Se um bom samba é uma forma de oração, como dizia Vinicius de Moraes, a Unidos de Vila Maria resolveu seguir o conselho do poeta.

A escola do Grupo Especial de São Paulo, que estará na primeira noite de desfiles no Sambódromo, ganhou a "bênção" da Igreja Católica para ir à avenida com um enredo sobre Nossa Senhora Aparecida, em homenagem aos 300 anos da descoberta da imagem da santa nas águas do rio Paraíba.

Em uma ação inédita, após o pedido da escola, a Arquidiocese de São Paulo acompanhou a criação do samba-enredo e dos figurinos, diante de três condições: proibiu nudez ou sensualidade, referências ao sincretismo religioso e a reprodução fiel da imagem da santa. "Vai ser lindo e respeitoso", diz o carnavalesco Sidnei França, responsável pelo enredo. "Isso é reflexo de uma sociedade mais lúcida, mais em contato com o diálogo inter-religioso. É o momento certo."

O padre e cantor Reginaldo Manzotti interpreta o trecho inicial do samba oficial –reprodução da música "Nossa Senhora", de Roberto Carlos. "O samba-enredo é uma oração. Não dá para tirar uma palavra. Eu chorei quando ouvi", disse ele à Folha. "Abracei o carnavalesco e perguntei: 'Você já pensou em virar padre?'"

A bem da verdade, a igreja fez uma pequena alteração na letra do samba: trocou a palavra "adorar" por "venerar". "Adorar é só para Deus", diz o secretário de comunicação da Arquidiocese de São Paulo, Rafael Alberto.

Também não passaram incólumes os figurinos das musas da escola. A maioria dos ajustes foi no comprimento. "É natural. Na referência de Carnaval delas, elas já estavam supercomportadas", afirma Alberto.

A maioria das musas entendeu e apoiou a mudança, segundo o carnavalesco da escola, que diz que a supervisão da igreja foi "tranquila e sem sobressaltos". Neste ano, a Vila Maria não vai ter rainha. "A única rainha é Nossa Senhora", diz o carnavalesco.

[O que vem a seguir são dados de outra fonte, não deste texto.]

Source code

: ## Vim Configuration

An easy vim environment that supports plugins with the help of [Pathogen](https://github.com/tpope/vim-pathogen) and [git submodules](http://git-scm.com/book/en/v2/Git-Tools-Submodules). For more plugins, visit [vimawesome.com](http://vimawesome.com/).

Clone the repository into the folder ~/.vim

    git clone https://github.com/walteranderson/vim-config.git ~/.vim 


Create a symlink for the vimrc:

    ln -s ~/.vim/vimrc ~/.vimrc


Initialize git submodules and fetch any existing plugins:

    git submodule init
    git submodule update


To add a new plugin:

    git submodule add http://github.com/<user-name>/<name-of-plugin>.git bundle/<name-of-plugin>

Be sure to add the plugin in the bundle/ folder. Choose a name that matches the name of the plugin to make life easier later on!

Antes ou depois de cada ensaio, os integrantes da escola rezam uma Ave Maria. O barracão ganhou uma réplica da imagem de Nossa Senhora, que virou ponto de peregrinação. "É menos oba-oba, aquela alegria explosiva, e mais uma alegria contemplativa", afirma França.

REAÇÃO

Grupos católicos reagiram ao apoio da igreja ao samba, e fizeram um abaixo-assinado pela internet para protestar contra "a depravação total" e a "ofensa à honra da mãe de Deus". Até o final da semana passada, cerca de 7.000 pessoas já haviam assinado a carta, que questiona como "a imagem sagrada de Nossa Mãe Santíssima será colocada lado a lado com todas as abominações morais próprias dos carnavais modernos".

"São reações isoladas", diz Manzotti. "A escola nos procurou. A igreja poderia ter lavado as mãos de Pilatos. Mas a atitude foi outra." Para o arcebispo de SP, dom Odilo Scherer, "a intenção é boa e a forma também". "Será que Maria não gostaria de chegar lá, onde mais se faz necessária a sua presença? Não foi para os pecadores que Jesus veio ao mundo?", escreveu o cardeal, no semanário oficial da arquidiocese. Os padres que acompanharam a elaboração do desfile dizem ter ficado "impressionados" com a profundidade da pesquisa que fundamenta o enredo.

O carnavalesco pretende fazer um paralelo da história da santa com a história do Brasil. "É um símbolo da identidade nacional", comenta. Tanto para a Vila Maria quanto para os padres, o desfile promete transformar a relação igreja e Carnaval –cujo símbolo mais emblemático é o Cristo Redentor da Beija-Flor de Joãosinho Trinta, em 1989, coberto por plásticos pretos e a inscrição "Mesmo proibido, olhai por nós".

"A imagem da Igreja Católica para muitas pessoas ainda é a de um inquisidor com uma fogueirinha do lado", comenta Alberto. "Mas estamos muito abertos." Nenhum padre deve desfilar no sambódromo, apesar dos convites: eles dizem não querer desviar as atenções da homenageada. Para Manzotti, a igreja foi ousada. "Eu vou assistir pela TV. Mas só esse desfile."